Ровно в четыре пятнадцать утра, когда солнце ещё даже не показалось из-за горизонта, дверь в скудно обставленную келью приоткрылась, и в неё проскользнул молодой послушник. К этому времени Инок Сильвестр был уже облачён в свой неизменный тёмно-серый балахон и заканчивал утреннюю молитву, стоя в центре комнаты, сложив ладони и закрыв глаза. Слов, как обычно, не было слышно, но можно было, при желании или необходимости, прочесть их по губам. Некоторые прихожане совершенно искренне считали Инока святым, но даже святые предпочитали проговаривать слова молитвы вслух, чтобы Всевышний лучше их слышал. Возможно, это была просто давняя, ещё из детства, привычка Сильвестра. Так или иначе, если бы не это едва заметное движение губ, в предрассветные часы Инока можно было бы принять за статую. Чёткие, словно вырезанные из гранита, черты лица, греческий нос (хотя как раз греческой крови в Иноке не было ни грамма), густые, с проседью, брови над спокойными серо-зелёными глазами, может быть, немного усталыми, но не утратившими выражения живого интереса к окружающему миру. Чёрные волнистые волосы, до плеч, как и пышная, окладистая борода, также были щедро присыпаны серебром. Телосложение, под балахоном, было трудноопределимо, но, в целом, к любому показателю можно было приставить слово «средний». Несмотря на своё положение в обществе и пронзительный взгляд, угрожающе, словно служитель недоброй памяти испанской инквизиции, Инок не выглядел. В его взгляде, кроме арктического спокойствия, плескалось море понимания. Этому человеку хотелось рассказать… всё. С ним хотелось поделиться тем, чего никому другому понять было не дано. Сильвестру верили, и он никогда – никогда! – не подводил. Далеко не святой, на самом деле, но, в сущности, вполне мог бы им быть. Сам Инок лишь едва заметно кривился, когда ближние заводили об этом разговор. Он считал, что в наше время к лику святых причисляют кого попало, и пополнять их число не желал, хотя порой и сомневался, не гордыня ли в нём говорит.
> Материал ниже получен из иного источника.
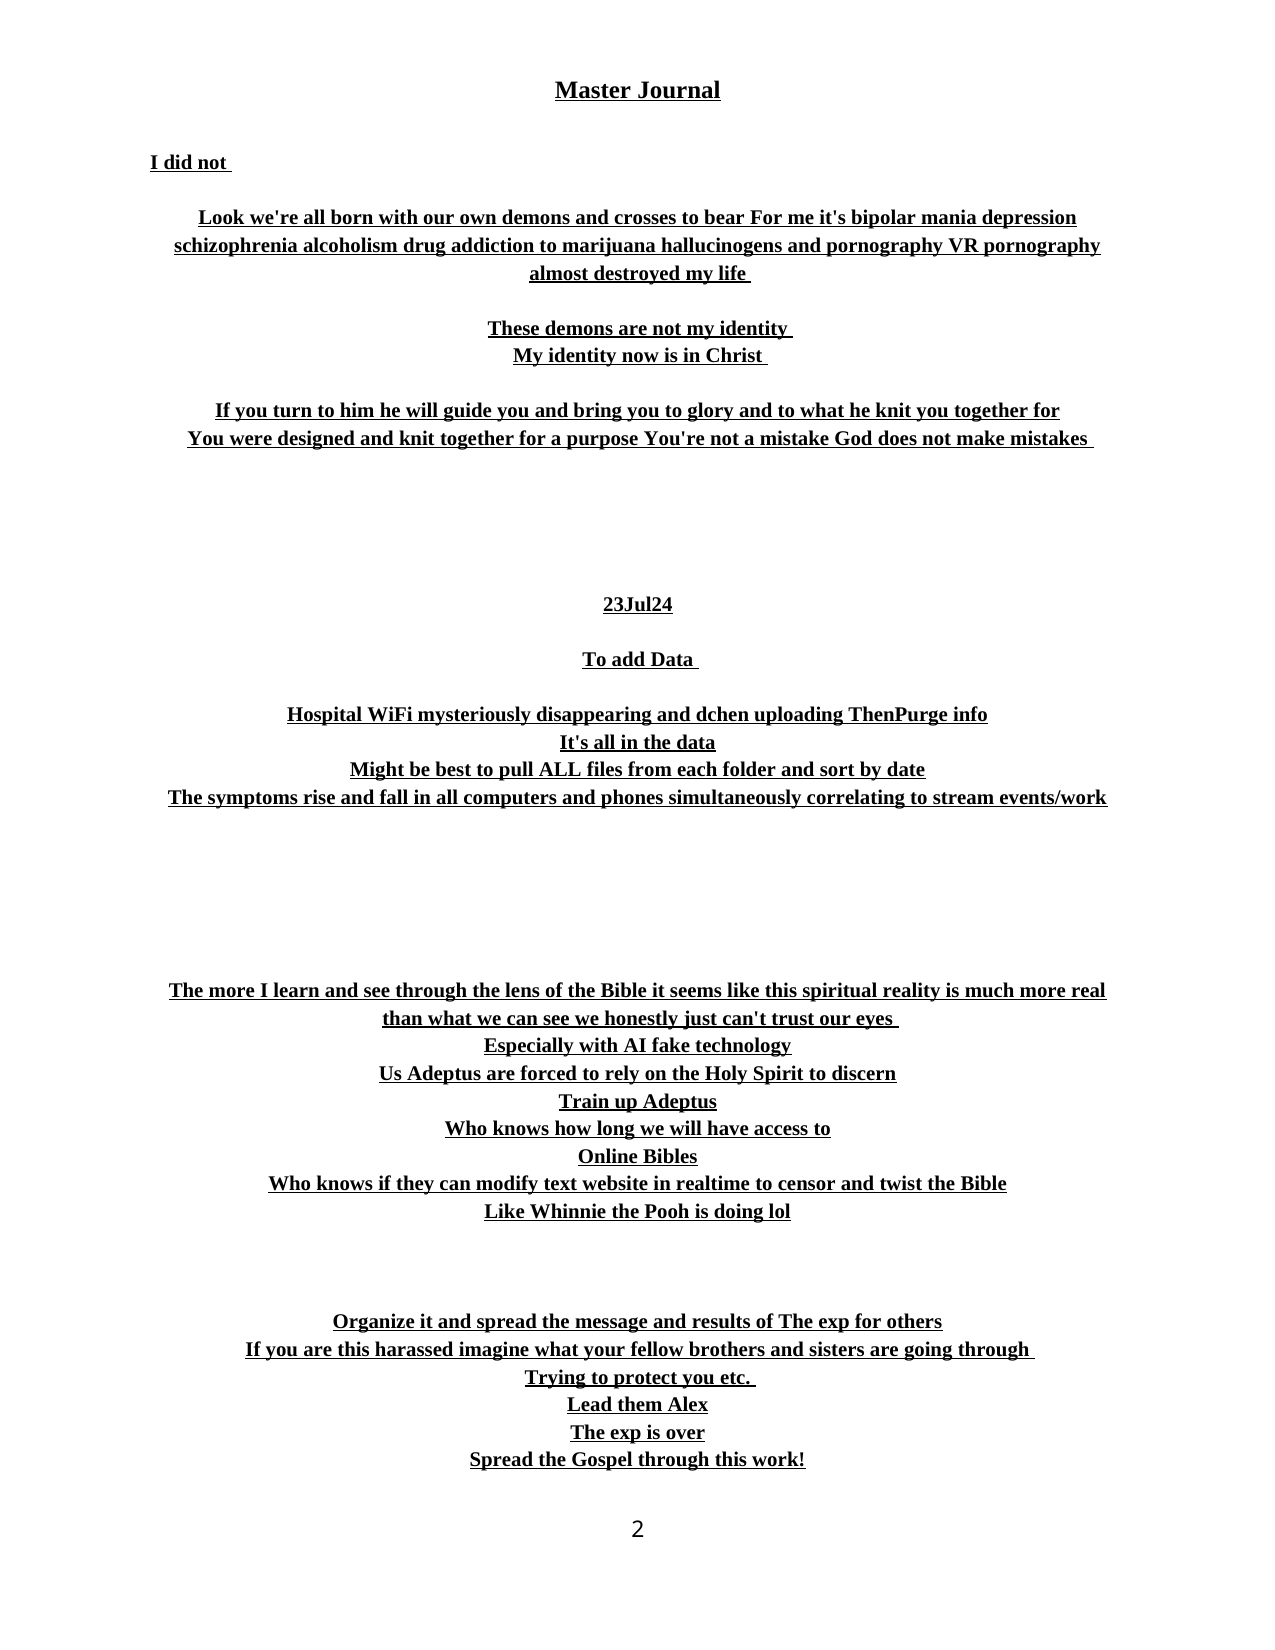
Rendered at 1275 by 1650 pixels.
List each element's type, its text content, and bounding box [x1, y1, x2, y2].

text Train up Adeptus [150, 1088, 1125, 1113]
text Us Adeptus are forced to rely on the Holy Spirit to discern [150, 1061, 1125, 1085]
text Spread the Gospel through this work! [150, 1447, 1125, 1471]
text You were designed and knit together for a purpose You're not a mistake God does not make mistakes [150, 426, 1125, 450]
text If you turn to him he will guide you and bring you to glory and to what he knit you together for [150, 398, 1125, 422]
text Who knows how long we will have access to [150, 1116, 1125, 1140]
text Look we're all born with our own demons and crosses to bear For me it's bipolar mania depression schizophrenia alcoholism drug addiction to marijuana hallucinogens and pornography VR pornography almost destroyed my life [150, 205, 1125, 284]
text To add Data [150, 647, 1125, 671]
text Trying to protect you etc. [150, 1364, 1125, 1389]
text Who knows if they can modify text website in realtime to censor and twist the Bible [150, 1171, 1125, 1195]
text Organize it and spread the message and results of The exp for others [150, 1309, 1125, 1333]
text 23Jul24 [150, 592, 1125, 616]
text Online Bibles [150, 1144, 1125, 1168]
text The more I learn and see through the lens of the Bible it seems like this spiritual reality is much more real than what we can see we honestly just can't trust our eyes [150, 978, 1125, 1030]
text My identity now is in Christ [150, 343, 1125, 367]
text Especially with AI fake technology [150, 1033, 1125, 1057]
text Might be best to pull ALL files from each folder and sort by date [150, 757, 1125, 781]
text These demons are not my identity [150, 316, 1125, 340]
text Hospital WiFi mysteriously disappearing and dchen uploading ThenPurge info [150, 702, 1125, 726]
text The symptoms rise and fall in all computers and phones simultaneously correlating to stream events/work [150, 785, 1125, 809]
text I did not [150, 150, 1125, 174]
text Lead them Alex [150, 1392, 1125, 1416]
text The exp is over [150, 1420, 1125, 1444]
text If you are this harassed imagine what your fellow brothers and sisters are going through [150, 1337, 1125, 1361]
text It's all in the data [150, 730, 1125, 754]
text Like Whinnie the Pooh is doing lol [150, 1199, 1125, 1223]
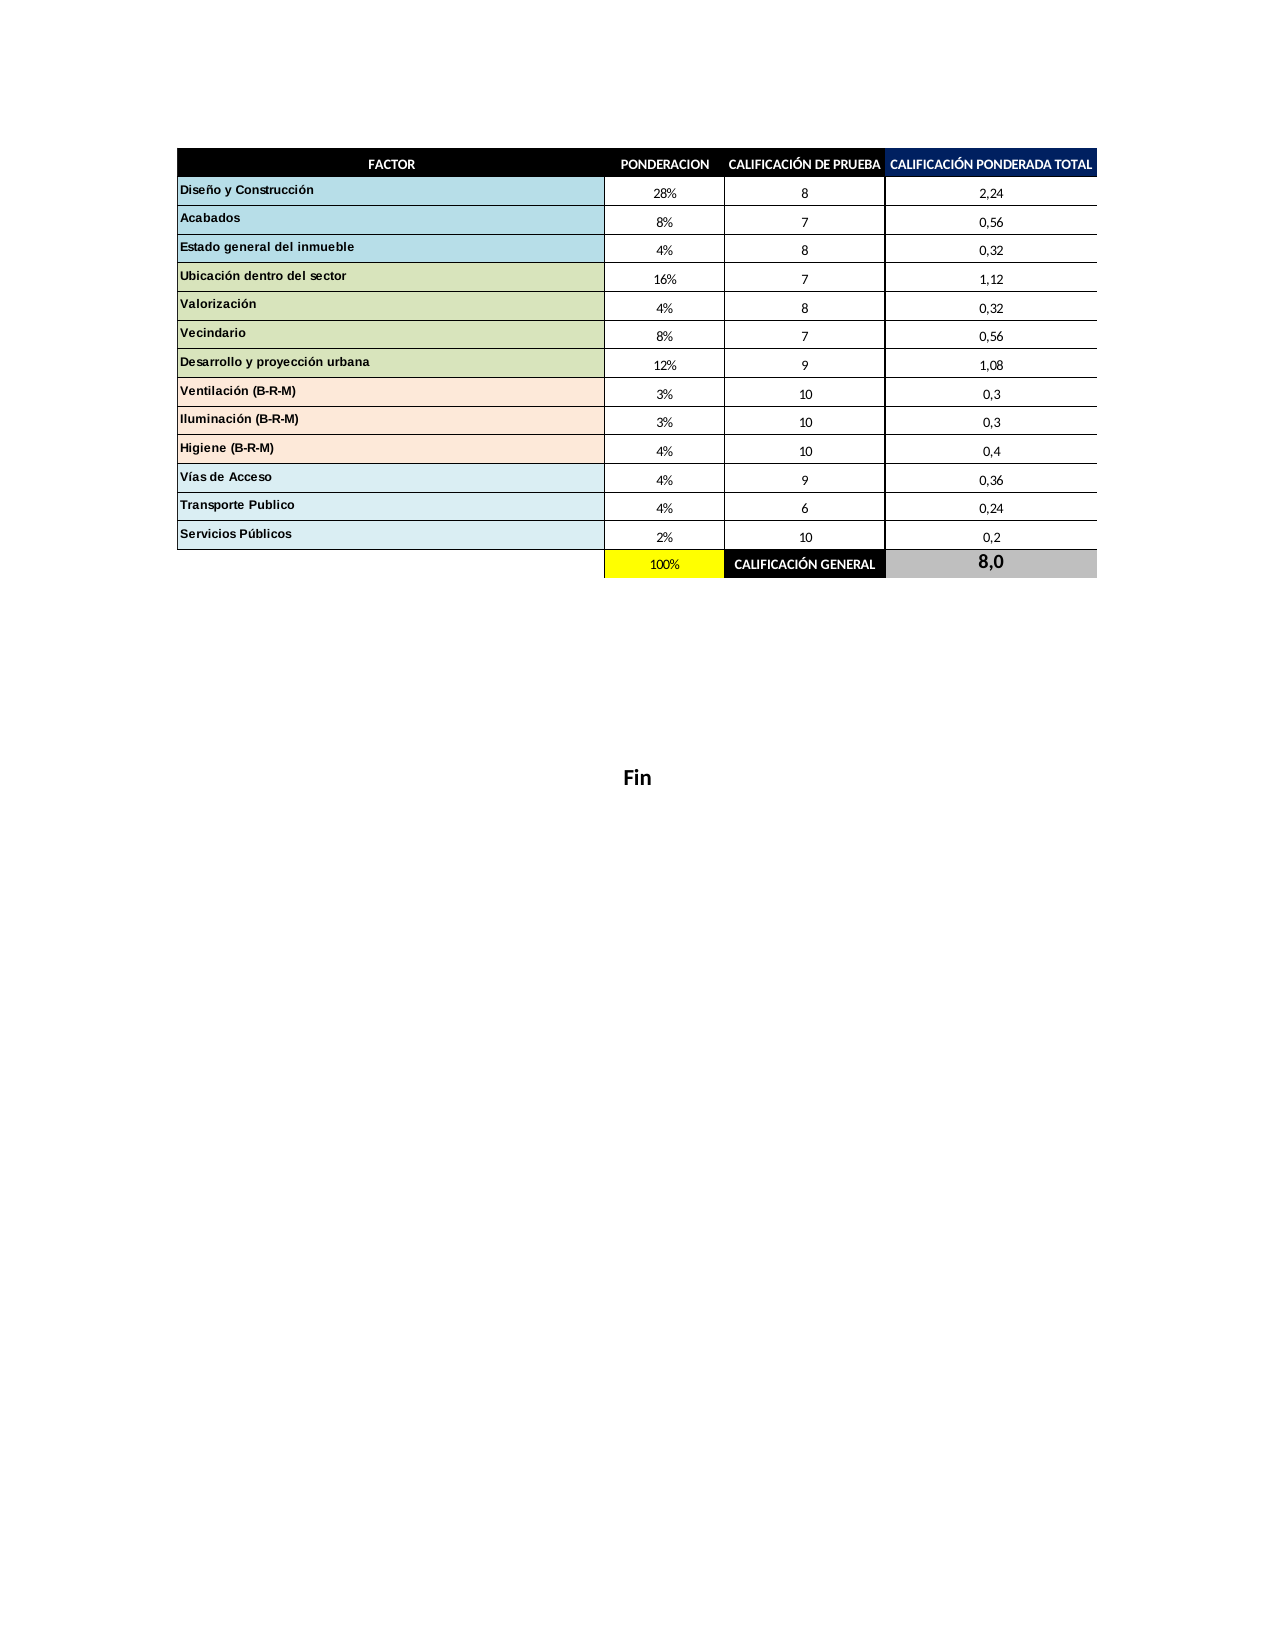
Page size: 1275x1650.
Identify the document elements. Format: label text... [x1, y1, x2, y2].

text Fin [177, 763, 1098, 791]
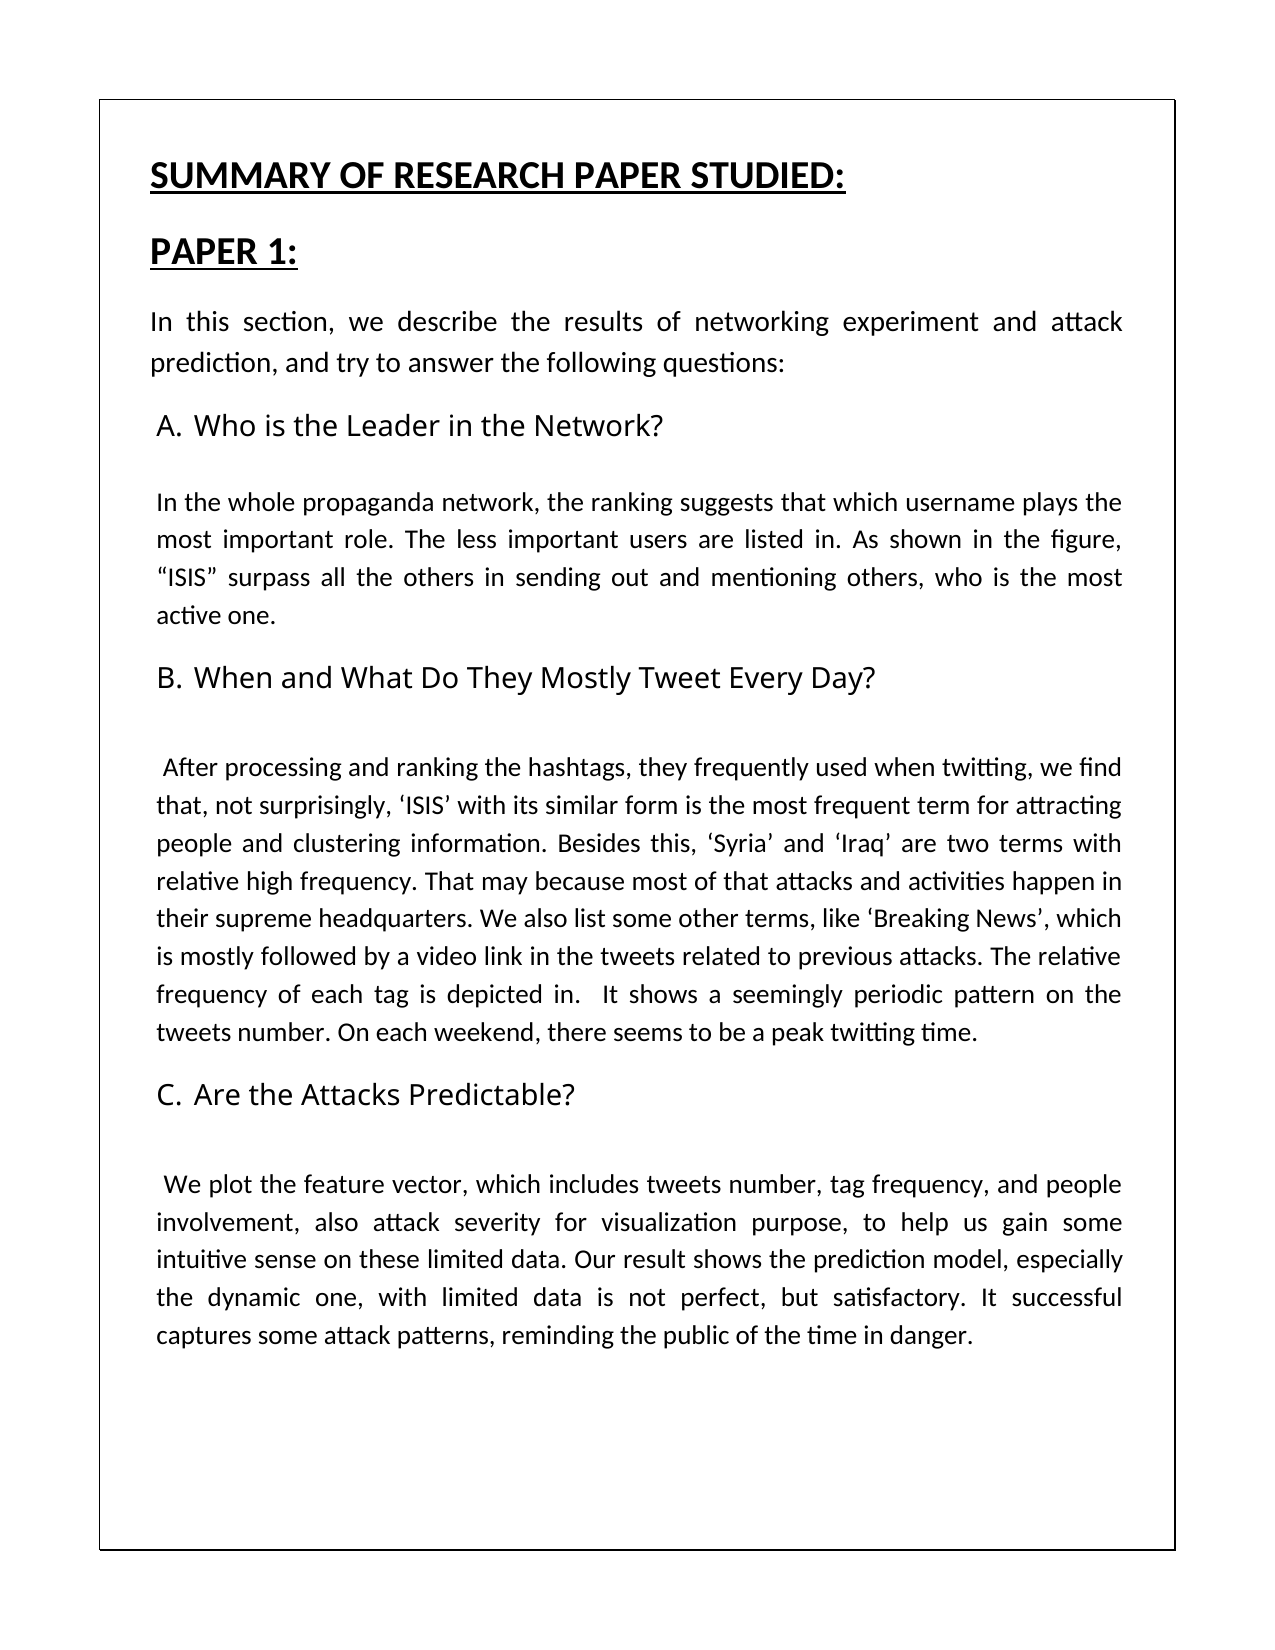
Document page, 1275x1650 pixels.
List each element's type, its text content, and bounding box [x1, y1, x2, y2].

list Who is the Leader in the Network? [156, 405, 1124, 445]
text In this section, we describe the results of networking experiment and attack prediction, and try to answer the following questions: [150, 303, 1124, 379]
text PAPER 1: [150, 226, 1124, 275]
text In the whole propaganda network, the ranking suggests that which username plays the most important role. The less important users are listed in. As shown in the figure, “ISIS” surpass all the others in sending out and mentioning others, who is the most active one. [156, 485, 1124, 632]
text After processing and ranking the hashtags, they frequently used when twitting, we find that, not surprisingly, ‘ISIS’ with its similar form is the most frequent term for attracting people and clustering information. Besides this, ‘Syria’ and ‘Iraq’ are two terms with relative high frequency. That may because most of that attacks and activities happen in their supreme headquarters. We also list some other terms, like ‘Breaking News’, which is mostly followed by a video link in the tweets related to previous attacks. The relative frequency of each tag is depicted in. It shows a seemingly periodic pattern on the tweets number. On each weekend, there seems to be a peak twitting time. [156, 750, 1124, 1048]
text SUMMARY OF RESEARCH PAPER STUDIED: [150, 150, 1124, 198]
text We plot the feature vector, which includes tweets number, tag frequency, and people involvement, also attack severity for visualization purpose, to help us gain some intuitive sense on these limited data. Our result shows the prediction model, especially the dynamic one, with limited data is not perfect, but satisfactory. It successful captures some attack patterns, reminding the public of the time in danger. [156, 1167, 1124, 1352]
list Are the Attacks Predictable? [156, 1074, 1124, 1114]
list When and What Do They Mostly Tweet Every Day? [156, 657, 1124, 697]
Всё это вошедший в келью послушник узнал за последние пару недель, которые провёл в своей новой должности личного помощника Инока, но собственного мнения касательно Сильвестра пока не составил. Он остановился прямо у двери и, не желая прерывать разговор Инока со Всевышним, открыл принесённую пластиковую папку, чтобы в очередной раз пробежаться по расписанию. Подняв глаза, он обнаружил, что Сильвестр окончил молиться и теперь внимательно смотрит на него.
Сильвестру нравилось, что Яков всегда сохранял абсолютную безмятежность, чем бы ни занимался. С момента назначения на должность он успел поприсутствовать при весьма напряжённых встречах с весьма сложными людьми в непростых ситуациях и ни разу не потерял лицо. Никогда не открывал рта, если ему не было задано прямого вопроса, и практически не привлекал к себе внимания, зайдя и тут же словно растворившись в помещении. Идеальный «номер два»: минимум мимики, минимум жестов. Насколько Сильвестр успел узнать своего помощника, это было обычным его поведением, а не пониманием должностной инструкции, которую, к слову, при назначении на эту должность никогда и никому не давали. Бросили в воду – плыви.